**WHAT THIS TASK INVOLVES**
Return the text of each of the entries line for line, without changing anything, and leave out the pictures.

**EXTRACTED MATERIAL**
::::

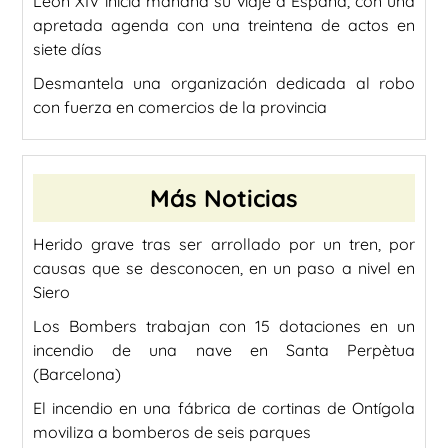
León XIV inicia mañana su viaje a España, con una
apretada agenda con una treintena de actos en
siete días
Desmantela una organización dedicada al robo
con fuerza en comercios de la provincia
Más Noticias
Herido grave tras ser arrollado por un tren, por
causas que se desconocen, en un paso a nivel en
Siero
Los Bombers trabajan con 15 dotaciones en un
incendio de una nave en Santa Perpètua
(Barcelona)
El incendio en una fábrica de cortinas de Ontígola
moviliza a bomberos de seis parques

::::

**ANSWER TO THIS PROBLEM**
León XIV inicia mañana su viaje a España, con una
apretada agenda con una treintena de actos en
siete días
Desmantela una organización dedicada al robo
con fuerza en comercios de la provincia
Más Noticias
Herido grave tras ser arrollado por un tren, por
causas que se desconocen, en un paso a nivel en
Siero
Los Bombers trabajan con 15 dotaciones en un
incendio de una nave en Santa Perpètua
(Barcelona)
El incendio en una fábrica de cortinas de Ontígola
moviliza a bomberos de seis parques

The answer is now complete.